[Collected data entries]
────────
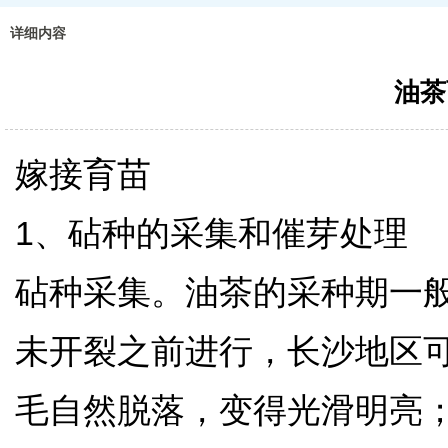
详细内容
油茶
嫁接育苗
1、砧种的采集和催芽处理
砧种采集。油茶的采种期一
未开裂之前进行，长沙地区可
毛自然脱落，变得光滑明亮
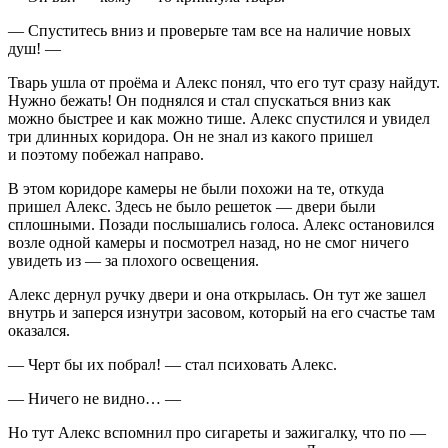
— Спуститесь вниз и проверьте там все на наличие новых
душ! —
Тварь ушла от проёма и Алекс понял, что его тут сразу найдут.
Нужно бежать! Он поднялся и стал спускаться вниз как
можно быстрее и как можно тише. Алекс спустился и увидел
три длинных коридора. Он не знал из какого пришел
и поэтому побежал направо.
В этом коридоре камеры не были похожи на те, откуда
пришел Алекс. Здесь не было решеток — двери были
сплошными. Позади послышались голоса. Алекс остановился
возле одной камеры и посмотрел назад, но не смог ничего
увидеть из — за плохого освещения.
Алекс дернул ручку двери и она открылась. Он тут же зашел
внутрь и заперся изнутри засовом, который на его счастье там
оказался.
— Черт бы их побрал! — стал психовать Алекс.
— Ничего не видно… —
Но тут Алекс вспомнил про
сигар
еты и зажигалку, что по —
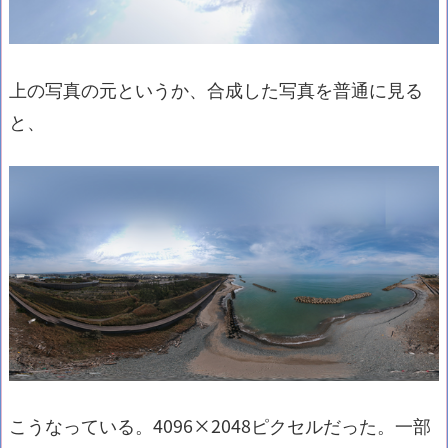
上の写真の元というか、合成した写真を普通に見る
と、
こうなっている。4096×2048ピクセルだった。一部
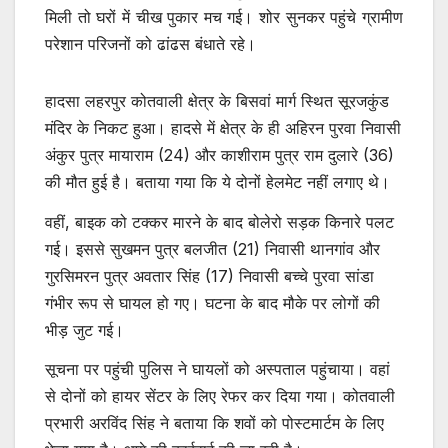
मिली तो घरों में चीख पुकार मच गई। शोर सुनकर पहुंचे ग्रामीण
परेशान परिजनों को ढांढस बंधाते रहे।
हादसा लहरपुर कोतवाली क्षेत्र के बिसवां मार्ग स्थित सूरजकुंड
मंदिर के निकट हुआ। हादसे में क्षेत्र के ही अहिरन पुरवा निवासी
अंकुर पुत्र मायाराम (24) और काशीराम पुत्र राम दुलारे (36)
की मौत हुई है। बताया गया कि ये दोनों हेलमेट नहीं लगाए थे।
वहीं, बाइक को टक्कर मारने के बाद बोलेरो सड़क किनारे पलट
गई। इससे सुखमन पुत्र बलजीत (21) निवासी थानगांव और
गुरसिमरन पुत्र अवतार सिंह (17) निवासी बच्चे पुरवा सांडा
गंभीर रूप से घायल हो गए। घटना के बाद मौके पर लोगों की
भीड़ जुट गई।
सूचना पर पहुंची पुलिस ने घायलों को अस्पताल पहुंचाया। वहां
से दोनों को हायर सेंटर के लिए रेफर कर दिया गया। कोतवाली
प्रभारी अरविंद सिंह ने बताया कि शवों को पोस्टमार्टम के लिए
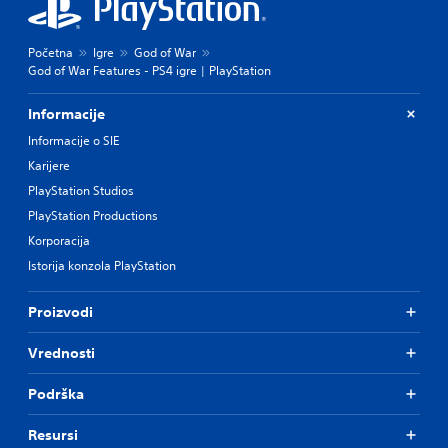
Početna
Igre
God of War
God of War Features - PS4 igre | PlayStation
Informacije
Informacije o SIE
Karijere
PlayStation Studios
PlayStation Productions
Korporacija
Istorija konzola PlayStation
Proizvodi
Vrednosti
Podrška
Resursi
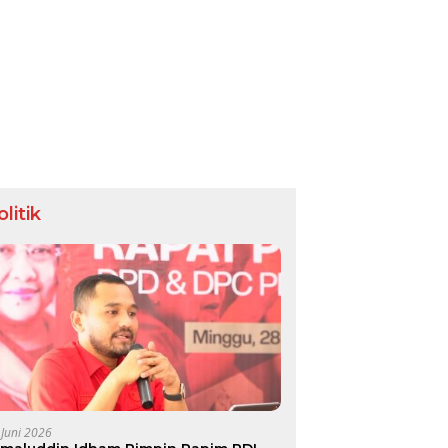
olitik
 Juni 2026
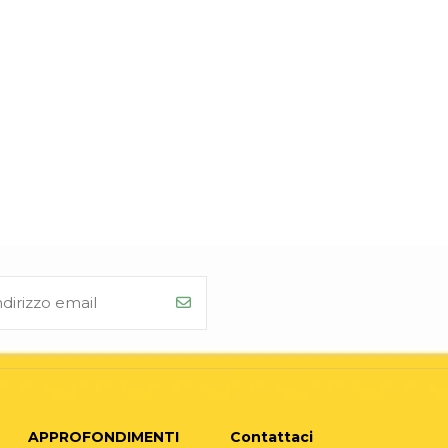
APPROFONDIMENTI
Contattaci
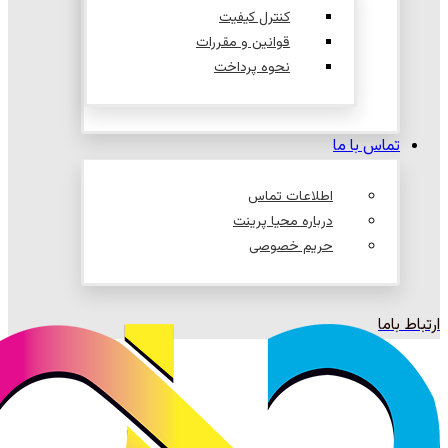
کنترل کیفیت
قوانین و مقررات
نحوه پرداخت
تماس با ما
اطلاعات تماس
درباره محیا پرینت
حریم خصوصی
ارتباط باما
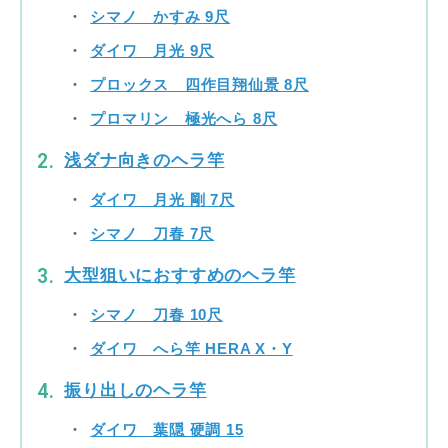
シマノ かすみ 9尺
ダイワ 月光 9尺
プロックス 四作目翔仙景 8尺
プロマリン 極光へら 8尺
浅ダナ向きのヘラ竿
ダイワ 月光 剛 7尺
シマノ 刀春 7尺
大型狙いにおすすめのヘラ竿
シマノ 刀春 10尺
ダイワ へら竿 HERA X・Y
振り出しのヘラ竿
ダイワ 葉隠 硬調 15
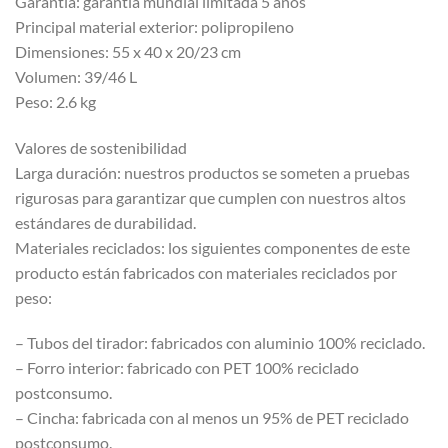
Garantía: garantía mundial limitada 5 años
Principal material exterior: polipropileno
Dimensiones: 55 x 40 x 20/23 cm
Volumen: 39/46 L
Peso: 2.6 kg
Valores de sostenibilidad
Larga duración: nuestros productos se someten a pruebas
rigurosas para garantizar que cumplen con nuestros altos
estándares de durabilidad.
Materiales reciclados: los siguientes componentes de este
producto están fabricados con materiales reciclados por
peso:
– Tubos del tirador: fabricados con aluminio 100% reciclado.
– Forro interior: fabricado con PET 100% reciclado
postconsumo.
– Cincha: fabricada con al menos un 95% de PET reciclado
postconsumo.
────────
Repeat all of the lines above exactly as they appear, leaving out the pictures.

» ANSWER TO THIS EXERCISE:
详细内容
油茶
嫁接育苗
1、砧种的采集和催芽处理
砧种采集。油茶的采种期一
未开裂之前进行，长沙地区可
毛自然脱落，变得光滑明亮
— Спуститесь вниз и проверьте там все на наличие новых
душ! —
Тварь ушла от проёма и Алекс понял, что его тут сразу найдут.
Нужно бежать! Он поднялся и стал спускаться вниз как
можно быстрее и как можно тише. Алекс спустился и увидел
три длинных коридора. Он не знал из какого пришел
и поэтому побежал направо.
В этом коридоре камеры не были похожи на те, откуда
пришел Алекс. Здесь не было решеток — двери были
сплошными. Позади послышались голоса. Алекс остановился
возле одной камеры и посмотрел назад, но не смог ничего
увидеть из — за плохого освещения.
Алекс дернул ручку двери и она открылась. Он тут же зашел
внутрь и заперся изнутри засовом, который на его счастье там
оказался.
— Черт бы их побрал! — стал психовать Алекс.
— Ничего не видно… —
Но тут Алекс вспомнил про
сигар
еты и зажигалку, что по —
上の写真の元というか、合成した写真を普通に見る
と、
こうなっている。4096×2048ピクセルだった。一部
मिली तो घरों में चीख पुकार मच गई। शोर सुनकर पहुंचे ग्रामीण
परेशान परिजनों को ढांढस बंधाते रहे।
हादसा लहरपुर कोतवाली क्षेत्र के बिसवां मार्ग स्थित सूरजकुंड
मंदिर के निकट हुआ। हादसे में क्षेत्र के ही अहिरन पुरवा निवासी
अंकुर पुत्र मायाराम (24) और काशीराम पुत्र राम दुलारे (36)
की मौत हुई है। बताया गया कि ये दोनों हेलमेट नहीं लगाए थे।
वहीं, बाइक को टक्कर मारने के बाद बोलेरो सड़क किनारे पलट
गई। इससे सुखमन पुत्र बलजीत (21) निवासी थानगांव और
गुरसिमरन पुत्र अवतार सिंह (17) निवासी बच्चे पुरवा सांडा
गंभीर रूप से घायल हो गए। घटना के बाद मौके पर लोगों की
भीड़ जुट गई।
सूचना पर पहुंची पुलिस ने घायलों को अस्पताल पहुंचाया। वहां
से दोनों को हायर सेंटर के लिए रेफर कर दिया गया। कोतवाली
प्रभारी अरविंद सिंह ने बताया कि शवों को पोस्टमार्टम के लिए
Početna
Igre
God of War
God of War Features - PS4 igre | PlayStation
Informacije
Informacije o SIE
Karijere
PlayStation Studios
PlayStation Productions
Korporacija
Istorija konzola PlayStation
Proizvodi
Vrednosti
Podrška
Resursi
olitik
 Juni 2026
APPROFONDIMENTI
Contattaci
کنترل کیفیت
قوانین و مقررات
نحوه پرداخت
تماس با ما
اطلاعات تماس
درباره محیا پرینت
حریم خصوصی
ارتباط باما
シマノ かすみ 9尺
ダイワ 月光 9尺
プロックス 四作目翔仙景 8尺
プロマリン 極光へら 8尺
浅ダナ向きのヘラ竿
ダイワ 月光 剛 7尺
シマノ 刀春 7尺
大型狙いにおすすめのヘラ竿
シマノ 刀春 10尺
ダイワ へら竿 HERA X・Y
振り出しのヘラ竿
ダイワ 葉隠 硬調 15
Garantía: garantía mundial limitada 5 años
Principal material exterior: polipropileno
Dimensiones: 55 x 40 x 20/23 cm
Volumen: 39/46 L
Peso: 2.6 kg
Valores de sostenibilidad
Larga duración: nuestros productos se someten a pruebas
rigurosas para garantizar que cumplen con nuestros altos
estándares de durabilidad.
Materiales reciclados: los siguientes componentes de este
producto están fabricados con materiales reciclados por
peso:
– Tubos del tirador: fabricados con aluminio 100% reciclado.
– Forro interior: fabricado con PET 100% reciclado
postconsumo.
– Cincha: fabricada con al menos un 95% de PET reciclado
postconsumo.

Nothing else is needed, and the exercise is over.